[PAGE TEXT]:

Accelerated Learning with Linear Temporal Logic using Differentiable Simulation¶
Conference: ICLR 2026
OpenReview: https://openreview.net/forum?id=zbdhhlIy8o
Code: To be confirmed
Area: Reinforcement Learning / Formal Methods / Differentiable Simulation
Keywords: Linear Temporal Logic (LTL), Differentiable Simulation, Safe Reinforcement Learning, Sparse Rewards, Büchi Automaton, Soft Labels
TL;DR¶
This paper bridges the gap between Linear Temporal Logic (LTL) specifications and differentiable physics simulators for the first time. By applying "soft-label" relaxation to the discrete transitions of the automaton, the authors derive rewards and state representations that are differentiable with respect to states and actions. This allows first-order gradient algorithms (SHAC/AHAC) to learn efficiently directly from formal specifications, doubling the training speed and returns compared to discrete baselines on contact-rich continuous control tasks.

[DATA TO EXAMINE]:

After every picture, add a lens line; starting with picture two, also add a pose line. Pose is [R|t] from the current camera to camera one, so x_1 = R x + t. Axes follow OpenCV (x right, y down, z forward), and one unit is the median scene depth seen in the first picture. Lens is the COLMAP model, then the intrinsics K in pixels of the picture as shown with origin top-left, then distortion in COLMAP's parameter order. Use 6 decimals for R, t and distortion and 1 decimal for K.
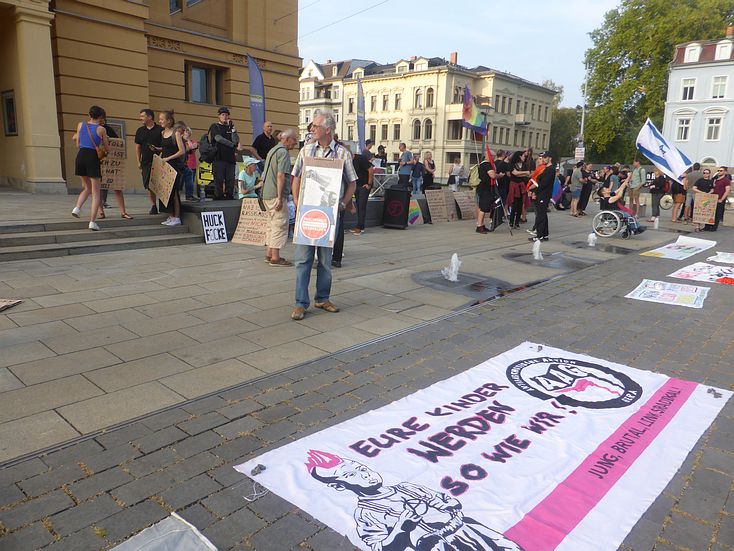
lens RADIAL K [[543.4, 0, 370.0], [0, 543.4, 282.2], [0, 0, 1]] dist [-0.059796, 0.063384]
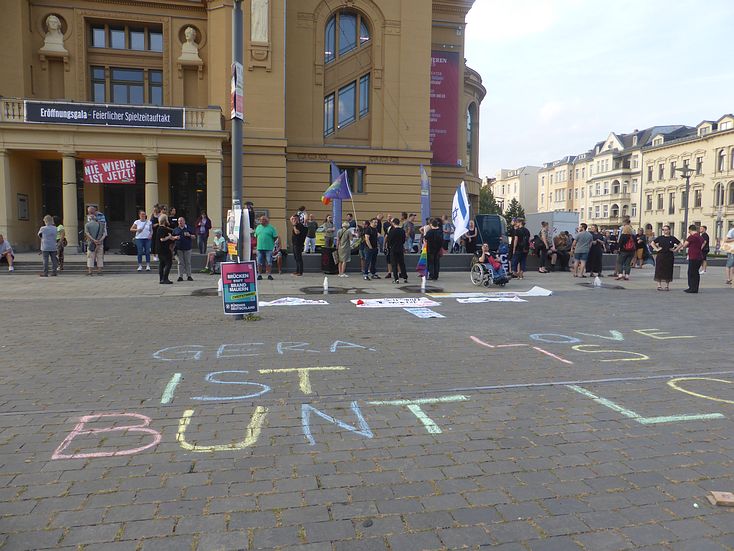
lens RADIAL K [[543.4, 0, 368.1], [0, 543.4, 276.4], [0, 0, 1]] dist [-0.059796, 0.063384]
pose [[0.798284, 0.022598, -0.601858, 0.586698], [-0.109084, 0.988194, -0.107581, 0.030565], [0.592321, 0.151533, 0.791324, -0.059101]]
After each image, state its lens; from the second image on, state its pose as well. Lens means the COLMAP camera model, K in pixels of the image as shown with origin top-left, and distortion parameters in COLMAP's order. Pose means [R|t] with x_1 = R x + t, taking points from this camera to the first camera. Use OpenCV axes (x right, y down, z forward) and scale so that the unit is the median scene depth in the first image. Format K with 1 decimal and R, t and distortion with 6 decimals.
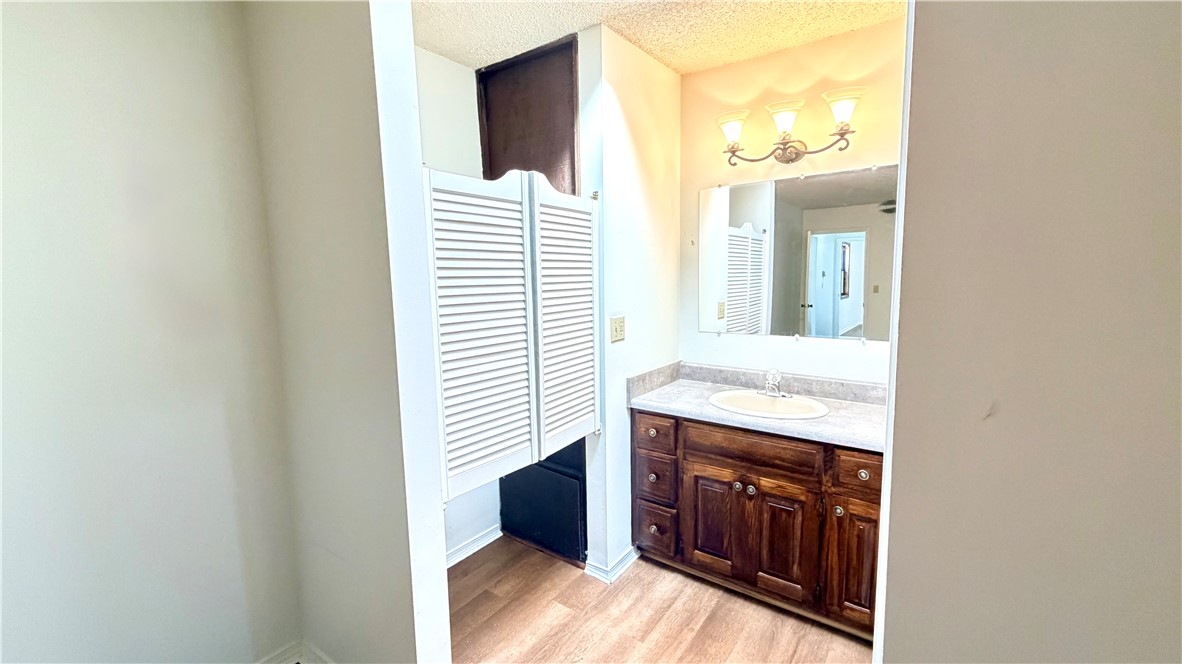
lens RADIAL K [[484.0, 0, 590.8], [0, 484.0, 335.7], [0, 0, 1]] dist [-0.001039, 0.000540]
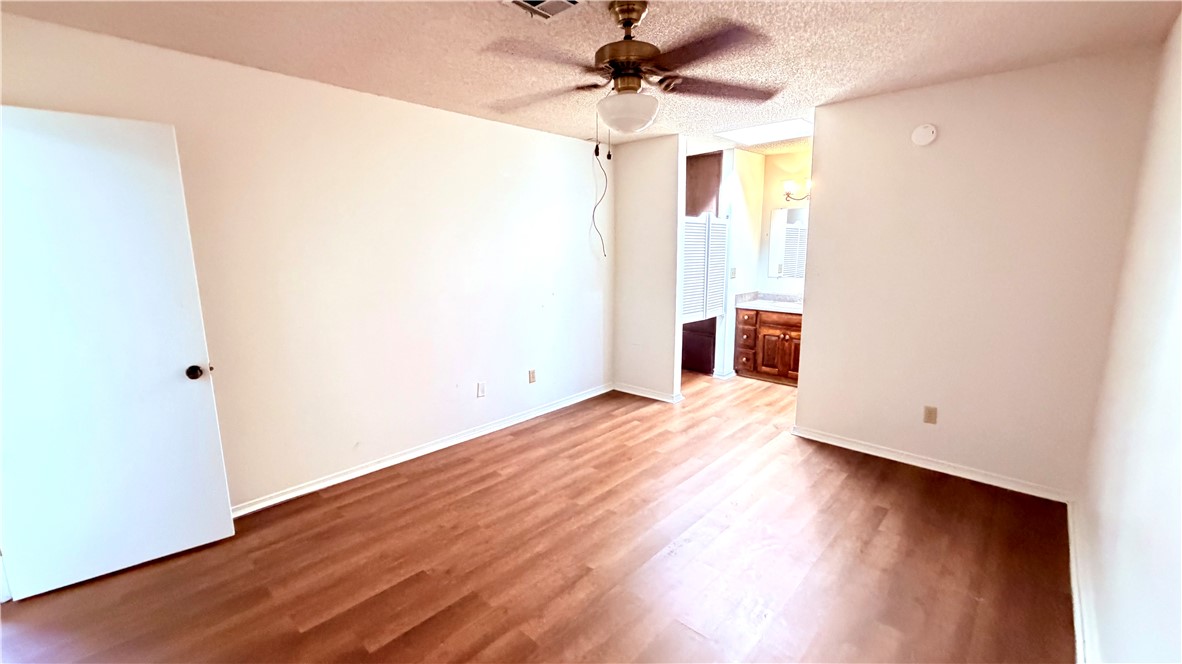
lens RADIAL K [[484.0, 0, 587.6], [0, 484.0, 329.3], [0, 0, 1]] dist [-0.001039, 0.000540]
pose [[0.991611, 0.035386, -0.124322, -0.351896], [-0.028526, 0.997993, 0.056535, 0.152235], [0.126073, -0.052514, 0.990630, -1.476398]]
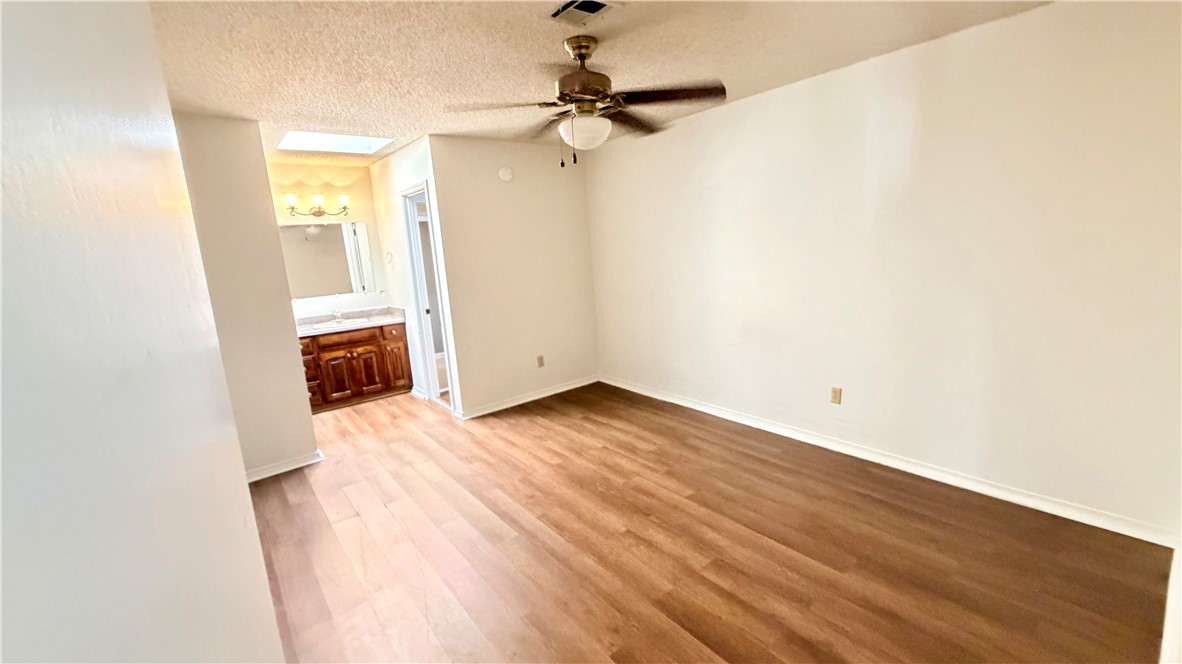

[WHAT YOU WILL DO]:
a) List every keyword given in the paper summary.
b) According to the paper summary, which first-order gradient algorithms learn directly from formal specifications?
The rows are not needed for any of this.

[ANSWERS FOR THE EXERCISE]:
a) Linear Temporal Logic (LTL), Differentiable Simulation, Safe Reinforcement Learning, Sparse Rewards, Büchi Automaton, Soft Labels

b) SHAC and AHAC.